Our hero this week is the Gauteng Department of Education, which seems to have gained a new lease on life under recently appointed premier David Makhura. In May he announced his 10-member cabinet, including former education spokesperson Panyaza Lesufi, who's now education MEC.
Lesufi has wasted no time in coming to the defence of pupils and parents – at the beginning of June he ordered a school that allegedly humiliated girl pupils by checking them for sign of sexual activity to apologise to them, their parents and, according to departmental spokesperson Phumla Sekhonyane, “to apologise unreservedly to South Africans. We believe it's very important to respect the dignity of our learners."
Lesufi said his department would protect the right of schoolgirls. He has already stated that he wants to clamp down on teacher and pupil misconduct, by setting up a permanent body which will deal with those issues. In his first two weeks, he is reported to have fired two teachers who sexually assaulted pupils."I am going to be remembered in this department as the person that expelled the most teachers and learners," he said.
He has also set his sights on gangs operating in Soweto and East and West Rand schools, that are responsible for bringing drugs and weapons onto the premises, distributing pornography, and disrupting the environment in other vile ways. "We have given ourselves 100 days to crush them," Lesufi said, adding that pupils found with drugs, alcohol or weapons at school would be suspended before undergoing a disciplinary process.

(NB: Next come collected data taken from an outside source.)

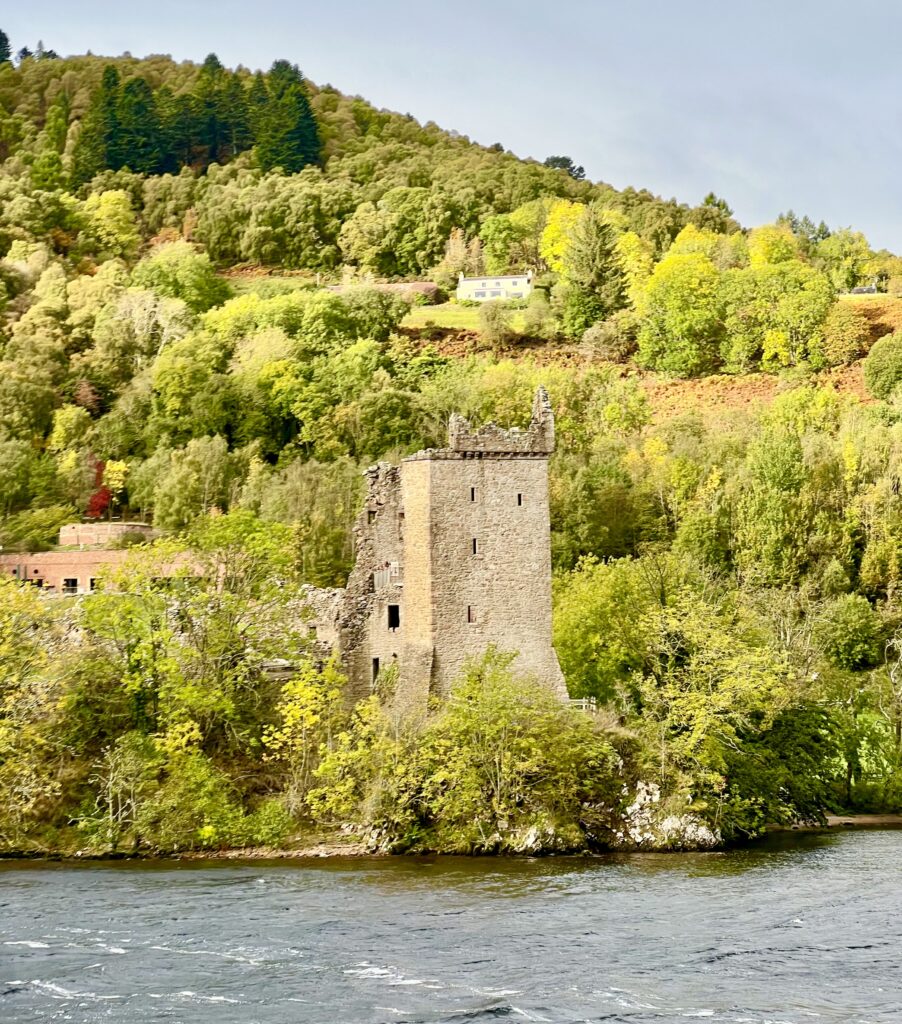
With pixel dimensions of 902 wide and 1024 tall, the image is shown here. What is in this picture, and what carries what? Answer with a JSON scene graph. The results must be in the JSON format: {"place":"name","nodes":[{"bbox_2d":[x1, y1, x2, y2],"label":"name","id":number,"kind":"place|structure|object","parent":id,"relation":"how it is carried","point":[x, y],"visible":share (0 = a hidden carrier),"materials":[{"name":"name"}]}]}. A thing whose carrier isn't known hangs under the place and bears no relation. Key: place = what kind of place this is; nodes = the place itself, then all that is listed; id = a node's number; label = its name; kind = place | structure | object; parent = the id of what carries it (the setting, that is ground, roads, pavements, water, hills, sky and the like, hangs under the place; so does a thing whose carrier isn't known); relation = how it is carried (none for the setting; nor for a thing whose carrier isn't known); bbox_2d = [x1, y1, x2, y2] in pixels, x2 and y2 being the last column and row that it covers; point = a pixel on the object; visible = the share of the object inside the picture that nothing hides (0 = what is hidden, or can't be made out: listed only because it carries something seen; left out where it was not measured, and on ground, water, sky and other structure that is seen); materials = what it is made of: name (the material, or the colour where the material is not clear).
{"place":"outdoors","nodes":[
{"label":"outdoors","id":0,"kind":"place"},
{"bbox_2d":[0,523,211,593],"label":"brick building","id":1,"kind":"structure","parent":0,"point":[8,560],"materials":[{"name":"red brick"}]},
{"bbox_2d":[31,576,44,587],"label":"window","id":2,"kind":"structure","parent":1,"relation":"in","point":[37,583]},
{"bbox_2d":[61,577,78,593],"label":"window","id":3,"kind":"structure","parent":1,"relation":"in","point":[67,583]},
{"bbox_2d":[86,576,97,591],"label":"window","id":4,"kind":"structure","parent":1,"relation":"in","point":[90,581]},
{"bbox_2d":[59,521,153,548],"label":"wall","id":5,"kind":"structure","parent":0,"point":[120,528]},
{"bbox_2d":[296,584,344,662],"label":"ruined wall","id":6,"kind":"structure","parent":0,"point":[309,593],"materials":[{"name":"stone"}]},
{"bbox_2d":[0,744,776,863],"label":"rocky shore","id":7,"kind":"structure","parent":0,"point":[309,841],"materials":[{"name":"stone"}]},
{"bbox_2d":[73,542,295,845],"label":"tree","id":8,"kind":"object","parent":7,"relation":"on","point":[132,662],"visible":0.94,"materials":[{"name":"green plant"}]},
{"bbox_2d":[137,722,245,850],"label":"shrub","id":9,"kind":"object","parent":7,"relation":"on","point":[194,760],"visible":0.92,"materials":[{"name":"green plant"}]},
{"bbox_2d":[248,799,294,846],"label":"shrub","id":10,"kind":"object","parent":7,"relation":"on","point":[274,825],"visible":0.93,"materials":[{"name":"green plant"}]},
{"bbox_2d":[263,657,346,816],"label":"tree","id":11,"kind":"object","parent":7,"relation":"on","point":[304,693],"visible":0.84,"materials":[{"name":"plant"}]},
{"bbox_2d":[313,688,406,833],"label":"shrub","id":12,"kind":"object","parent":7,"relation":"on","point":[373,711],"visible":0.8,"materials":[{"name":"green plant"}]},
{"bbox_2d":[384,646,618,851],"label":"shrub","id":13,"kind":"object","parent":7,"relation":"on","point":[486,727],"visible":0.96,"materials":[{"name":"green plant"}]},
{"bbox_2d":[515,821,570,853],"label":"rock","id":14,"kind":"object","parent":7,"relation":"on","point":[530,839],"visible":0.45,"materials":[{"name":"white stone"}]},
{"bbox_2d":[616,780,717,849],"label":"rock","id":15,"kind":"object","parent":7,"relation":"on","point":[636,806],"visible":0.62,"materials":[{"name":"white stone"}]},
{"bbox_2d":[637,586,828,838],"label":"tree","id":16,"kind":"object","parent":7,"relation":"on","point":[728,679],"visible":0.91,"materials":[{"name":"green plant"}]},
{"bbox_2d":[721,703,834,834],"label":"tree","id":17,"kind":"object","parent":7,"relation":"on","point":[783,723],"visible":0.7,"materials":[{"name":"green plant"}]},
{"bbox_2d":[323,383,568,717],"label":"stone castle","id":18,"kind":"structure","parent":0,"point":[491,567],"materials":[{"name":"stone"}]},
{"bbox_2d":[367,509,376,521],"label":"window","id":19,"kind":"structure","parent":18,"relation":"in","point":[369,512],"materials":[{"name":"black"}]},
{"bbox_2d":[371,656,380,683],"label":"window","id":20,"kind":"structure","parent":18,"relation":"in","point":[376,665],"materials":[{"name":"black"}]},
{"bbox_2d":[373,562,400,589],"label":"balcony","id":21,"kind":"structure","parent":18,"relation":"attached to","point":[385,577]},
{"bbox_2d":[387,603,399,629],"label":"window","id":22,"kind":"structure","parent":18,"relation":"in","point":[392,618],"materials":[{"name":"black"}]},
{"bbox_2d":[466,605,474,623],"label":"window","id":23,"kind":"structure","parent":18,"relation":"in","point":[468,611],"materials":[{"name":"black"}]},
{"bbox_2d":[469,486,475,501],"label":"window","id":24,"kind":"structure","parent":18,"relation":"in","point":[472,495],"materials":[{"name":"black"}]},
{"bbox_2d":[471,537,478,555],"label":"window","id":25,"kind":"structure","parent":18,"relation":"in","point":[475,544],"materials":[{"name":"black"}]},
{"bbox_2d":[516,492,522,506],"label":"window","id":26,"kind":"structure","parent":18,"relation":"in","point":[518,498],"materials":[{"name":"black"}]},
{"bbox_2d":[0,828,901,1023],"label":"river","id":27,"kind":"structure","parent":0,"point":[143,876],"materials":[{"name":"liquid"}]},
{"bbox_2d":[0,0,901,253],"label":"sky","id":28,"kind":"structure","parent":0,"point":[691,3],"materials":[{"name":"blue"}]},
{"bbox_2d":[0,37,901,842],"label":"hill","id":29,"kind":"structure","parent":0,"point":[311,172],"materials":[{"name":"green plant"}]},
{"bbox_2d":[0,29,11,66],"label":"conifer tree","id":30,"kind":"object","parent":29,"relation":"on","point":[5,40],"visible":0.75,"materials":[{"name":"green plant"}]},
{"bbox_2d":[0,575,68,848],"label":"tree","id":31,"kind":"object","parent":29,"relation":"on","point":[3,646],"visible":0.97,"materials":[{"name":"green plant"}]},
{"bbox_2d":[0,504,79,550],"label":"shrub","id":32,"kind":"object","parent":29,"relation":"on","point":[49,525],"visible":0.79,"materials":[{"name":"green plant"}]},
{"bbox_2d":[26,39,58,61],"label":"tree","id":33,"kind":"object","parent":29,"relation":"on","point":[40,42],"visible":0.37,"materials":[{"name":"plant"}]},
{"bbox_2d":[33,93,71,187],"label":"tree","id":34,"kind":"object","parent":29,"relation":"on","point":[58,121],"visible":0.87,"materials":[{"name":"green plant"}]},
{"bbox_2d":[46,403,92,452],"label":"yellow tree","id":35,"kind":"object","parent":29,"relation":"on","point":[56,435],"visible":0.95,"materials":[{"name":"yellow plant"}]},
{"bbox_2d":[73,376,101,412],"label":"red tree","id":36,"kind":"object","parent":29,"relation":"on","point":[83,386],"visible":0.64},
{"bbox_2d":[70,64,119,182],"label":"conifer tree","id":37,"kind":"object","parent":29,"relation":"on","point":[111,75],"visible":0.64,"materials":[{"name":"plant"}]},
{"bbox_2d":[85,458,128,520],"label":"red tree","id":38,"kind":"object","parent":29,"relation":"on","point":[95,502],"visible":0.7,"materials":[{"name":"plant"}]},
{"bbox_2d":[79,188,138,258],"label":"tree","id":39,"kind":"object","parent":29,"relation":"on","point":[102,200],"visible":0.97,"materials":[{"name":"plant"}]},
{"bbox_2d":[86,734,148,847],"label":"tree","id":40,"kind":"object","parent":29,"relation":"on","point":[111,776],"visible":0.96,"materials":[{"name":"plant"}]},
{"bbox_2d":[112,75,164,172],"label":"conifer tree","id":41,"kind":"object","parent":29,"relation":"on","point":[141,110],"visible":0.76,"materials":[{"name":"green plant"}]},
{"bbox_2d":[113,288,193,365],"label":"tree","id":42,"kind":"object","parent":29,"relation":"on","point":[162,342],"visible":0.86,"materials":[{"name":"plant"}]},
{"bbox_2d":[130,242,225,314],"label":"tree","id":43,"kind":"object","parent":29,"relation":"on","point":[201,286],"visible":0.93,"materials":[{"name":"green plant"}]},
{"bbox_2d":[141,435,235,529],"label":"tree","id":44,"kind":"object","parent":29,"relation":"on","point":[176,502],"visible":0.97,"materials":[{"name":"green plant"}]},
{"bbox_2d":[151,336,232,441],"label":"tree","id":45,"kind":"object","parent":29,"relation":"on","point":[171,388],"visible":0.99,"materials":[{"name":"green plant"}]},
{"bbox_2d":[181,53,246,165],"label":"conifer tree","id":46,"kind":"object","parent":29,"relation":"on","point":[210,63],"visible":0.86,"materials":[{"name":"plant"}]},
{"bbox_2d":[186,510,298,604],"label":"tree","id":47,"kind":"object","parent":29,"relation":"on","point":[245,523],"visible":0.77,"materials":[{"name":"green plant"}]},
{"bbox_2d":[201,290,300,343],"label":"tree","id":48,"kind":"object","parent":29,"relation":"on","point":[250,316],"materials":[{"name":"green plant"}]},
{"bbox_2d":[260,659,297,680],"label":"ruined wall","id":49,"kind":"structure","parent":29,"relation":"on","point":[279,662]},
{"bbox_2d":[253,59,324,173],"label":"conifer tree","id":50,"kind":"object","parent":29,"relation":"on","point":[293,101],"visible":0.75,"materials":[{"name":"plant"}]},
{"bbox_2d":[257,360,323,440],"label":"tree","id":51,"kind":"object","parent":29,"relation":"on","point":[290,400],"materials":[{"name":"green plant"}]},
{"bbox_2d":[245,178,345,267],"label":"tree","id":52,"kind":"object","parent":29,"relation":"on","point":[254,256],"visible":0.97,"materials":[{"name":"green plant"}]},
{"bbox_2d":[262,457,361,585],"label":"tree","id":53,"kind":"object","parent":29,"relation":"on","point":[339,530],"visible":0.72,"materials":[{"name":"green plant"}]},
{"bbox_2d":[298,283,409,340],"label":"tree","id":54,"kind":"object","parent":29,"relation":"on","point":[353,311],"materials":[{"name":"green plant"}]},
{"bbox_2d":[329,280,439,298],"label":"building","id":55,"kind":"structure","parent":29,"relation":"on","point":[396,286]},
{"bbox_2d":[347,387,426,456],"label":"tree","id":56,"kind":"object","parent":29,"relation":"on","point":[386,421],"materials":[{"name":"green plant"}]},
{"bbox_2d":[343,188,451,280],"label":"tree","id":57,"kind":"object","parent":29,"relation":"on","point":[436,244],"visible":0.98,"materials":[{"name":"green plant"}]},
{"bbox_2d":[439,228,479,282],"label":"tree","id":58,"kind":"object","parent":29,"relation":"on","point":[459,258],"visible":0.73,"materials":[{"name":"plant"}]},
{"bbox_2d":[477,302,511,342],"label":"shrub","id":59,"kind":"object","parent":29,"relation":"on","point":[500,323],"visible":0.98,"materials":[{"name":"green plant"}]},
{"bbox_2d":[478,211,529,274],"label":"tree","id":60,"kind":"object","parent":29,"relation":"on","point":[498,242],"visible":0.94,"materials":[{"name":"green plant"}]},
{"bbox_2d":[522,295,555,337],"label":"shrub","id":61,"kind":"object","parent":29,"relation":"on","point":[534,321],"visible":0.96,"materials":[{"name":"green plant"}]},
{"bbox_2d":[540,199,586,273],"label":"yellow tree","id":62,"kind":"object","parent":29,"relation":"on","point":[567,205],"visible":0.5,"materials":[{"name":"yellow plant"}]},
{"bbox_2d":[544,155,585,178],"label":"tree","id":63,"kind":"object","parent":29,"relation":"on","point":[581,170],"visible":0.41,"materials":[{"name":"plant"}]},
{"bbox_2d":[566,696,596,712],"label":"wooden fence","id":64,"kind":"object","parent":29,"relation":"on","point":[583,704],"visible":0.44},
{"bbox_2d":[560,206,626,332],"label":"conifer tree","id":65,"kind":"object","parent":29,"relation":"on","point":[599,254],"visible":0.94,"materials":[{"name":"green plant"}]},
{"bbox_2d":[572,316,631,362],"label":"shrub","id":66,"kind":"object","parent":29,"relation":"on","point":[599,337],"visible":0.97,"materials":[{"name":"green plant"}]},
{"bbox_2d":[554,553,653,705],"label":"tree","id":67,"kind":"object","parent":29,"relation":"on","point":[592,614],"visible":0.74,"materials":[{"name":"green plant"}]},
{"bbox_2d":[614,228,653,305],"label":"yellow tree","id":68,"kind":"object","parent":29,"relation":"on","point":[636,263],"visible":0.65,"materials":[{"name":"yellow plant"}]},
{"bbox_2d":[637,252,723,375],"label":"tree","id":69,"kind":"object","parent":29,"relation":"on","point":[673,305],"visible":0.98,"materials":[{"name":"green plant"}]},
{"bbox_2d":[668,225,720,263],"label":"yellow tree","id":70,"kind":"object","parent":29,"relation":"on","point":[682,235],"visible":0.37,"materials":[{"name":"yellow plant"}]},
{"bbox_2d":[696,192,733,232],"label":"tree","id":71,"kind":"object","parent":29,"relation":"on","point":[707,200],"visible":0.58,"materials":[{"name":"green plant"}]},
{"bbox_2d":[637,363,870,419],"label":"patch","id":72,"kind":"object","parent":29,"relation":"on","point":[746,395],"visible":0.32,"materials":[{"name":"brown plant"}]},
{"bbox_2d":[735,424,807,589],"label":"tree","id":73,"kind":"object","parent":29,"relation":"on","point":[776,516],"visible":0.97,"materials":[{"name":"green plant"}]},
{"bbox_2d":[747,224,800,267],"label":"yellow tree","id":74,"kind":"object","parent":29,"relation":"on","point":[760,251],"visible":0.59,"materials":[{"name":"yellow plant"}]},
{"bbox_2d":[722,261,834,373],"label":"tree","id":75,"kind":"object","parent":29,"relation":"on","point":[795,349],"visible":0.98,"materials":[{"name":"green plant"}]},
{"bbox_2d":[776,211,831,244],"label":"tree","id":76,"kind":"object","parent":29,"relation":"on","point":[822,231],"visible":0.42,"materials":[{"name":"green plant"}]},
{"bbox_2d":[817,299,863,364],"label":"tree","id":77,"kind":"object","parent":29,"relation":"on","point":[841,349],"visible":0.96,"materials":[{"name":"plant"}]},
{"bbox_2d":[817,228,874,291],"label":"tree","id":78,"kind":"object","parent":29,"relation":"on","point":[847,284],"visible":0.92,"materials":[{"name":"green plant"}]},
{"bbox_2d":[821,593,881,672],"label":"tree","id":79,"kind":"object","parent":29,"relation":"on","point":[854,632],"visible":0.96,"materials":[{"name":"green plant"}]},
{"bbox_2d":[848,284,878,294],"label":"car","id":80,"kind":"structure","parent":29,"relation":"on","point":[859,291],"materials":[{"name":"grey"}]},
{"bbox_2d":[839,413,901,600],"label":"tree","id":81,"kind":"object","parent":29,"relation":"on","point":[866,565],"visible":0.98,"materials":[{"name":"green plant"}]},
{"bbox_2d":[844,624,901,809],"label":"tree","id":82,"kind":"object","parent":29,"relation":"on","point":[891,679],"visible":0.96,"materials":[{"name":"green plant"}]},
{"bbox_2d":[864,334,901,399],"label":"tree","id":83,"kind":"object","parent":29,"relation":"on","point":[880,363],"visible":0.99,"materials":[{"name":"green plant"}]},
{"bbox_2d":[399,300,533,332],"label":"lawn","id":84,"kind":"structure","parent":0,"point":[447,312],"materials":[{"name":"green plant"}]},
{"bbox_2d":[456,270,533,301],"label":"white house","id":85,"kind":"structure","parent":0,"point":[470,282],"materials":[{"name":"white paint"}]},
{"bbox_2d":[821,813,901,827],"label":"shore","id":86,"kind":"structure","parent":0,"point":[857,820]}
]}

He has already made known his goal of obtaining the best matric results in the country, recruiting committed teachers, and providing clean water, sanitation and power to schools. As if that wasn’t enough, his ultimate aim is, within three years, to establish paperless classrooms, where every child will use a tablet and the internet to carry out the work, doing away with pens and paper. This will ease the administrative burden for teachers, he reasoned, and children would no longer have to rely on stationery and textbooks, which may or may not arrive.
And “educators and officials will be hired on merit and nothing else,” said the ambitious MEC. “We are investing in the future.”
While this may seem somewhat lofty at this stage, given the struggle faced by the national and provincial departments just to provide the most basic facilities, we can’t fault Lesufi for his get-up-and-go attitude.